When Zurich sold its Edge policy to RWJBarnabas and VHS, "Zurich agreed to delete 'virus [and] disease causing or illness causing agent' from the definition of excluded contamination and restored coverage to the policy which would otherwise have been excluded," the two providers said.
"In modifying the contamination exclusion, Zurich recognized, and was put on notice, that the contamination exclusion is not a proper method to bar coverage for losses resulting from viruses," they added.
Additionally, state lockdown orders have made their properties unusable as the government prohibited their facilities to admit new patients at different times due to confirmed COVID-19 cases, the systems said, adding that they also lost substantial revenue from the inability to provide nonemergency procedures due to the orders.
The health systems are alleging breach of contract, seeking a declaration that their losses are covered under the Zurich Edge all-risk policies, and demanding damages in a jury trial.

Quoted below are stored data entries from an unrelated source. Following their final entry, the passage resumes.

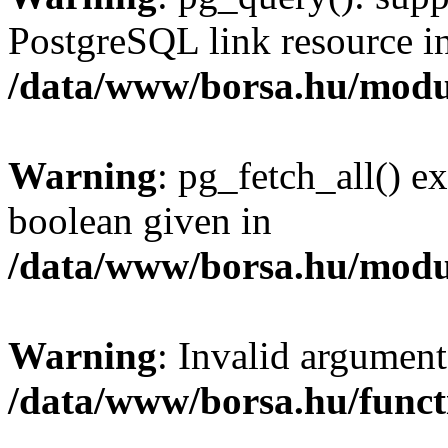
PostgreSQL link resource i
/data/www/borsa.hu/modu
Warning
: pg_fetch_all() e
boolean given in
/data/www/borsa.hu/modu
Warning
: Invalid argument
/data/www/borsa.hu/funct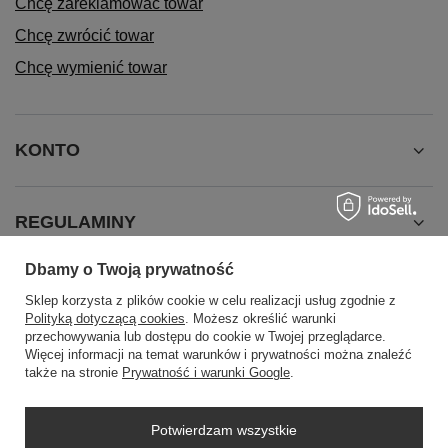
Chcę zareklamować towar
Chcę zwrócić towar
Chcę wymienić towar
KONTO
REGULAMINY
Dbamy o Twoją prywatność
INFORMACJE
Sklep korzysta z plików cookie w celu realizacji usług zgodnie z
Polityką dotyczącą cookies
. Możesz określić warunki
przechowywania lub dostępu do cookie w Twojej przeglądarce.
Więcej informacji na temat warunków i prywatności można znaleźć
także na stronie
Prywatność i warunki Google
.
Potwierdzam wszystkie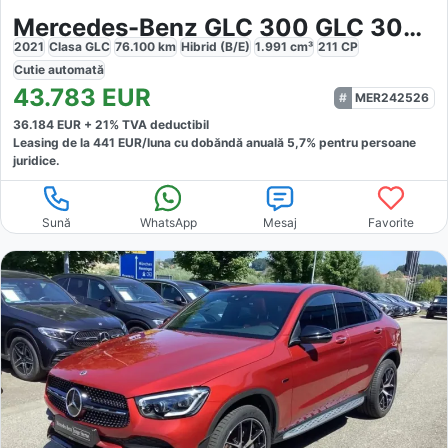
Mercedes-Benz GLC 300 GLC 300e 4Matic
2021
Clasa GLC
76.100
km
Hibrid (B/E)
1.991
cm³
211
CP
Cutie
automată
43.783
EUR
MER242526
36.184
EUR +
21
% TVA deductibil
Leasing de la
441
EUR/luna
cu dobăndă
anuală
5,7
% pentru persoane
juridice.
Sună
WhatsApp
Mesaj
Favorite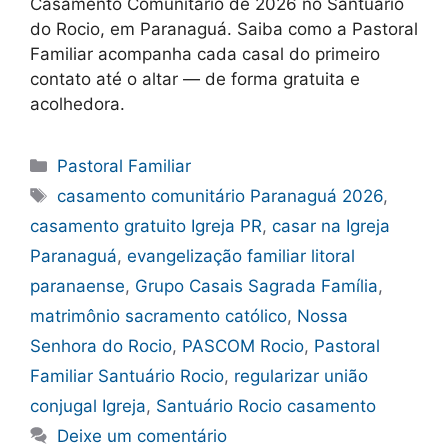
Casamento Comunitário de 2026 no Santuário
do Rocio, em Paranaguá. Saiba como a Pastoral
Familiar acompanha cada casal do primeiro
contato até o altar — de forma gratuita e
acolhedora.
Categorias
Pastoral Familiar
Tags
casamento comunitário Paranaguá 2026
,
casamento gratuito Igreja PR
,
casar na Igreja
Paranaguá
,
evangelização familiar litoral
paranaense
,
Grupo Casais Sagrada Família
,
matrimônio sacramento católico
,
Nossa
Senhora do Rocio
,
PASCOM Rocio
,
Pastoral
Familiar Santuário Rocio
,
regularizar união
conjugal Igreja
,
Santuário Rocio casamento
Deixe um comentário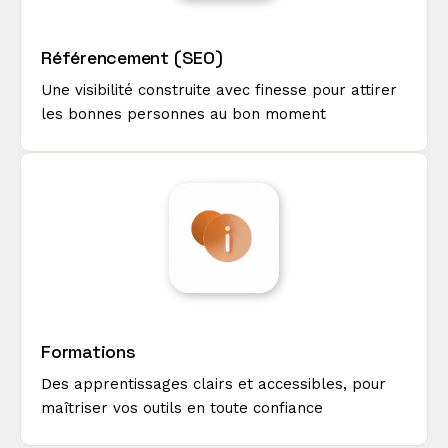
Référencement (SEO)
Une visibilité construite avec finesse pour attirer
les bonnes personnes au bon moment
Formations
Des apprentissages clairs et accessibles, pour
maîtriser vos outils en toute confiance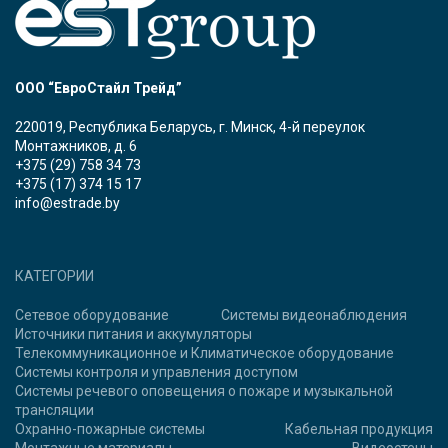
ООО “ЕвроСтайл Трейд”
220019, Республика Беларусь, г. Минск, 4-й переулок
Монтажников, д. 6
+375 (29) 758 34 73
+375 (17) 374 15 17
info@estrade.by
КАТЕГОРИИ
Сетевое оборудование
Системы видеонаблюдения
Источники питания и аккумуляторы
Телекоммуникационное и Климатическое оборудование
Системы контроля и управления доступом
Системы речевого оповещения о пожаре и музыкальной
трансляции
Охранно-пожарные системы
Кабельная продукция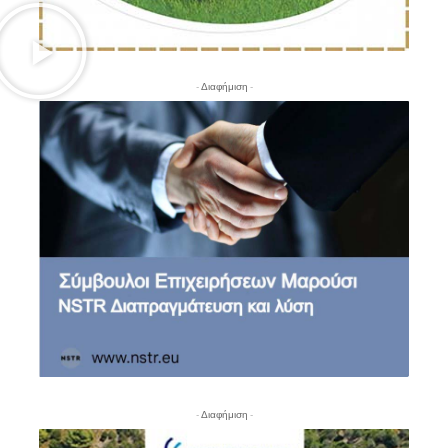
- Διαφήμιση -
- Διαφήμιση -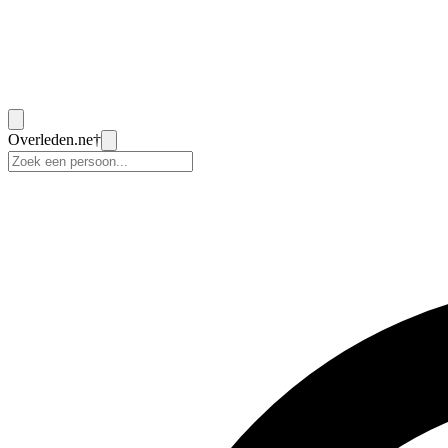
Overleden
.ne
†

More than 1,500 COVID-19-related business interruption coverage disputes have been filed since the beginning of the pandemic, according to data from the University of Connecticut's Insurance Law Center. Zurich alone has fielded more than 110 COVID-19 cases, according to the law center's COVID-19 coverage litigation tracker.
Recently, Zurich has been slammed with policyholders' lawsuits seeking coverage under their hundreds of millions of dollars' worth of policies. Last week, Carilion Clinic and its affiliated hospitals in Virginia, West Virginia, Tennessee and North Carolina asked Zurich to cover its over $150 million pandemic losses under its $1.3 billion Zurich Edge policy after more than 1,300 of its employees were diagnosed with COVID-19.
Earlier this month, Detroit Entertainment LLC, the owner of Motor City Casino Hotel, told Michigan state court that its Zurich affiliate insurer owes it $270 million for COVID-19-related losses that have triggered its $750 million policy. The hotel and Carilion are both represented by Pillsbury Winthrop Shaw Pittman LLP.
In late February, over a dozen health care service companies told an Illinois federal judge that Zurich must cover their pandemic-related losses. Seven health care companies said they hold total policy limits of $450 million per occurrence, and five said their overall per-occurrence policy limits are $250 million with Zurich.
Representatives for the parties could not be immediately reached for comment.
The two health systems are represented by Lynda A. Bennett and Michael D. Lichtenstein of Lowenstein Sandler LLP.
Counsel information for Zurich is not immediately available.
The suits are Robert Wood Johnson Fitness & Wellness Center et al. v. Zurich American Insurance Co., case number ESX-L-002271-21, in the Superior Court of New Jersey in Essex County, and Valley Health System Inc. et al. v. Zurich American Insurance Co., case number BER-L-001907-21, in the Superior Court of New Jersey in Bergen County.